For those unaware, a “short sale” entails a home being sold for less than the balance of the mortgage. The homeowner is not held responsible or liable for making up the difference between the proceeds generated by the sale and the mortgage balance. That difference is eaten by whomever ‘owns’ or is holding the mortgage. The owner or holder could be the originator if that entity never sold the mortgage. The owner or holder could be a trust on behalf of investors if the loan had been securitized.
What is the motivation to promote short sales rather than allowing the foreclosure process to run its course? Short sales may be short in terms of proceeds although they are not necessarily short in terms of time. That said, short sales typically do expedite the sale of a home. Short sales have typically occurred at a 10-20% discount to the market. Why? The homes have not been prepared for sale, meaning ‘dressed up.’
The monetary incentive provided to mortgage servicers to promote short sales will likely have a similar impact as the monetary incentive provided to modify mortgages. What has that impact been? Not much.

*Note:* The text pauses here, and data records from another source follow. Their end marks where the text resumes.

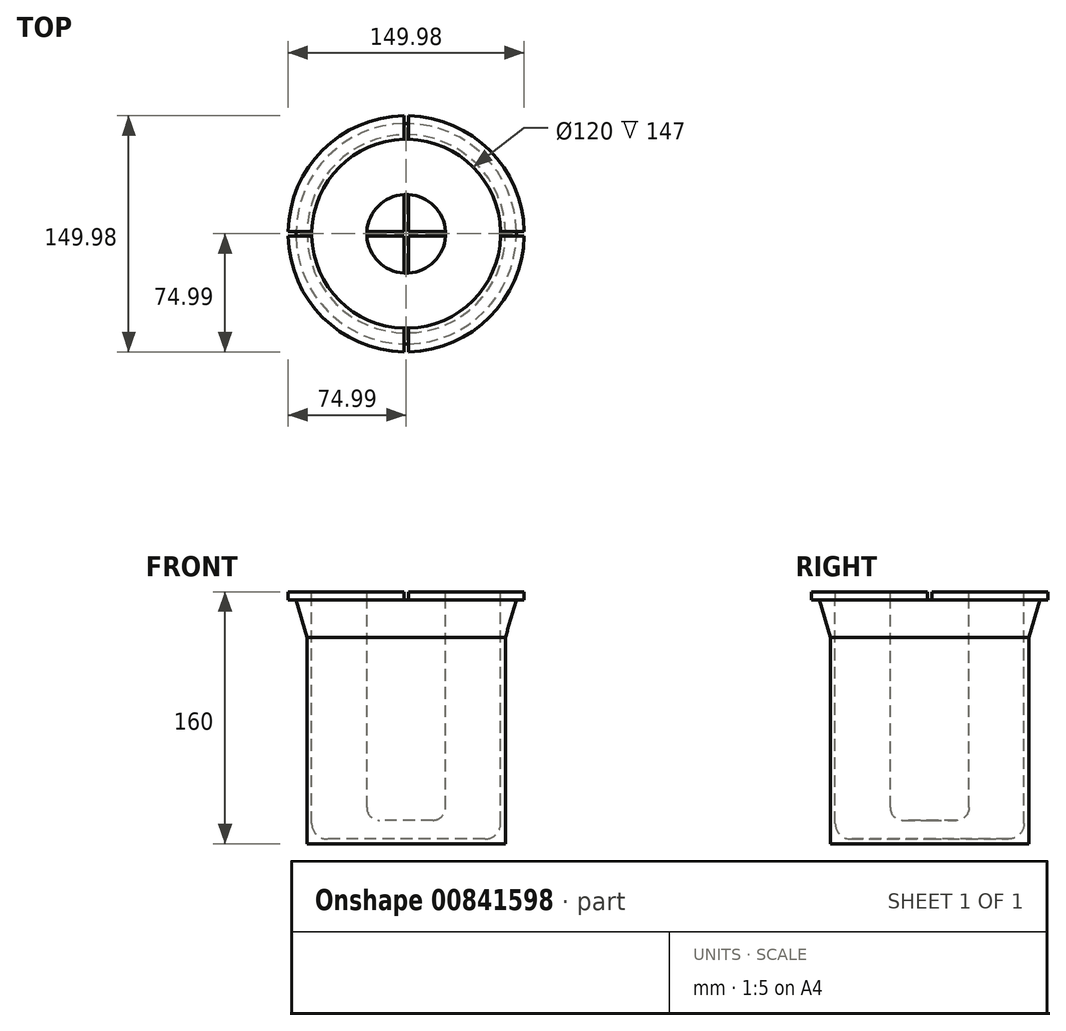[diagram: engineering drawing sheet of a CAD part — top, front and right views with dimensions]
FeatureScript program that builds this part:
annotation { "Feature Type Name" : "Feature", "Feature Type Description" : "" }
export const myFeature = defineFeature(function(context is Context, id is Id, definition is map)
    precondition{}
    {
        {
            var Q0;
            Q0=qCreatedBy(makeId("Front.planeOp"),FACE);
            var sketch = newSketch(context, id + "F0", { "sketchPlane" : qUnion([Q0])});
            skLineSegment(sketch, "E0", {"start": v(-185.35, 0) * mm, "end": v(260.33, 0) * mm, "construction": true});
            skLineSegment(sketch, "E1", {"start": v(-182.18, 160) * mm, "end": v(207.52, 160) * mm, "construction": true});
            skLineSegment(sketch, "E2", {"start": v(0, 15) * mm, "end": v(17, 15) * mm});
            skLineSegment(sketch, "E3", {"start": v(25, 23) * mm, "end": v(25, 160) * mm});
            skLineSegment(sketch, "E4", {"start": v(25, 160) * mm, "end": v(0, 160) * mm});
            skLineSegment(sketch, "E5", {"start": v(0, 160) * mm, "end": v(0, 15) * mm});
            skPoint(sketch, "E6.visualSharp", {"position": v(25, 15) * mm});
            skArc(sketch, "E6.filletArc", {"start": v(17, 15) * mm, "mid": v(22.66, 17.34) * mm, "end": v(25, 23) * mm});
            skSolve(sketch);
        }
        {
            var Q0;
            Q0=makeQuery(id+"F0.imprint","IMPRINT",FACE,{"disambiguationData":[TD([[makeQuery(id+"F0.imprint","IMPRINT",EDGE,{"derivedFrom":sQuery(id+"F0.wireOp",EDGE,"E2")}),1.0]])]});
            var Q1;
            Q1=sQuery(id+"F0.wireOp",EDGE,"E5");
            revolve(context, id + "F1", {"surfaceOperationType" : NewSurfaceOperationType.NEW, "entities" : qUnion([Q0]), "axis" : qUnion([Q1]), "revolveType" : RevolveType.FULL});
        }
        {
            var Q0;
            Q0=qCreatedBy(makeId("Top.planeOp"),FACE);
            cPlane(context, id + "F2", {"entities" : qUnion([Q0]), "cplaneType" : CPlaneType.OFFSET, "offset" : 160 * mm, "width" : 150 * mm, "height" : 150 * mm});
        }
        {
            var Q0;
            Q0=qCreatedBy(id+"F2.planeOp",FACE);
            var sketch = newSketch(context, id + "F3", { "sketchPlane" : qUnion([Q0])});
            skLineSegment(sketch, "E7.0", {"start": v(-77.44, -1.55) * mm, "end": v(77.56, -1.55) * mm});
            skLineSegment(sketch, "E8.0", {"start": v(-77.44, 1.45) * mm, "end": v(77.56, 1.45) * mm});
            skLineSegment(sketch, "E9", {"start": v(-77.44, -1.55) * mm, "end": v(-77.44, 1.45) * mm});
            skLineSegment(sketch, "E10", {"start": v(77.56, -1.55) * mm, "end": v(77.56, 1.45) * mm});
            skLineSegment(sketch, "E11.bottom", {"start": v(-1.46, 77.78) * mm, "end": v(1.54, 77.78) * mm});
            skLineSegment(sketch, "E11.top", {"start": v(-1.46, -77.22) * mm, "end": v(1.54, -77.22) * mm});
            skLineSegment(sketch, "E11.left", {"start": v(-1.46, 77.78) * mm, "end": v(-1.46, -77.22) * mm});
            skLineSegment(sketch, "E11.right", {"start": v(1.54, 77.78) * mm, "end": v(1.54, -77.22) * mm});
            skCircle(sketch, "E12.0", {"center": v(0, 0) * mm, "radius": 25 * mm});
            skLineSegment(sketch, "E13.0", {"start": v(1.5, 29.6) * mm, "end": v(1.5, -29.89) * mm, "construction": true});
            skLineSegment(sketch, "E14.0", {"start": v(-1.5, 29.6) * mm, "end": v(-1.5, -29.89) * mm, "construction": true});
            skLineSegment(sketch, "E15.0", {"start": v(-28.5, -1.5) * mm, "end": v(30.98, -1.5) * mm, "construction": true});
            skLineSegment(sketch, "E16.0", {"start": v(-28.5, 1.5) * mm, "end": v(30.98, 1.5) * mm, "construction": true});
            skSolve(sketch);
        }
        {
            var Q0;
            Q0 = qSketchRegion(id + "F3", true);
            extrude(context, id + "F4", {"entities" : qUnion([Q0]), "operationType" : NewBodyOperationType.ADD, "oppositeDirection" : true, "depth" : 5 * mm, "offsetDistance" : 25 * mm});
        }
        {
            var Q0;
            Q0=qCreatedBy(makeId("Front.planeOp"),FACE);
            var sketch = newSketch(context, id + "F5", { "sketchPlane" : qUnion([Q0])});
            skLineSegment(sketch, "E17", {"start": v(0, 0) * mm, "end": v(63, 0) * mm});
            skLineSegment(sketch, "E18", {"start": v(63, 0) * mm, "end": v(63, 131) * mm});
            skLineSegment(sketch, "E19", {"start": v(63, 131) * mm, "end": v(70, 155) * mm});
            skLineSegment(sketch, "E20", {"start": v(70, 155) * mm, "end": v(75, 155) * mm});
            skLineSegment(sketch, "E21", {"start": v(75, 155) * mm, "end": v(75, 160) * mm});
            skLineSegment(sketch, "E22", {"start": v(75, 160) * mm, "end": v(60, 160) * mm});
            skLineSegment(sketch, "E23", {"start": v(60, 160) * mm, "end": v(60, 13) * mm});
            skLineSegment(sketch, "E24", {"start": v(50, 3) * mm, "end": v(0, 3) * mm});
            skLineSegment(sketch, "E25", {"start": v(0, 3) * mm, "end": v(0, 0) * mm});
            skPoint(sketch, "E26.visualSharp", {"position": v(60, 3) * mm});
            skArc(sketch, "E26.filletArc", {"start": v(50, 3) * mm, "mid": v(57.07, 5.93) * mm, "end": v(60, 13) * mm});
            skSolve(sketch);
        }
        {
            var Q0;
            Q0=makeQuery(id+"F5.imprint","IMPRINT",FACE,{"disambiguationData":[TD([[makeQuery(id+"F5.imprint","IMPRINT",EDGE,{"derivedFrom":sQuery(id+"F5.wireOp",EDGE,"E17")}),1.0]])]});
            var Q1;
            Q1=sQuery(id+"F5.wireOp",EDGE,"E25");
            revolve(context, id + "F6", {"surfaceOperationType" : NewSurfaceOperationType.NEW, "entities" : qUnion([Q0]), "axis" : qUnion([Q1]), "revolveType" : RevolveType.FULL});
        }
        {
            var Q0;
            Q0=makeQuery(id+"F4.opExtrude","SWEPT_FACE",FACE,{"disambiguationData":[OSD([sQuery(id+"F3.wireOp",EDGE,"E11.top")])]});
            extrude(context, id + "F7", {"entities" : qUnion([Q0]), "operationType" : NewBodyOperationType.REMOVE, "endBound" : BoundingType.THROUGH_ALL, "oppositeDirection" : true, "depth" : 25 * mm, "offsetDistance" : 25 * mm});
        }
        {
            var Q0;
            Q0=makeQuery(id+"F4.opExtrude","SWEPT_FACE",FACE,{"disambiguationData":[OSD([sQuery(id+"F3.wireOp",EDGE,"E9")])]});
            extrude(context, id + "F8", {"entities" : qUnion([Q0]), "operationType" : NewBodyOperationType.REMOVE, "endBound" : BoundingType.THROUGH_ALL, "oppositeDirection" : true, "depth" : 25 * mm, "offsetDistance" : 25 * mm});
        }
    });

While many of Uncle Sam’s programs have been designed to buy time and allow the market and economy to recover, that approach has proven not to work so far in housing. Will this short sale program work to support housing? I doubt it.
I think what this program will look to achieve is to actually lessen the negative stigma associated with the term foreclosure. If Uncle Sam can say foreclosures are declining, he can then wave the flag as making progress on housing. What he will be doing, however, is merely ‘redefining’ foreclosure or in other words, ‘putting perfume on a pig.’
This program theoretically will negatively impact bank capital as banks will be forced to take a loss sooner rather than later on those mortgages they hold which are involved in short sales.
Aside from that development, real integrity in this process would include:
>> Add short sales to foreclosures as a more robust measure of housing supply stemming from delinquent mortgages.
>> Assess home prices along with rental rates to measure overall cost of housing.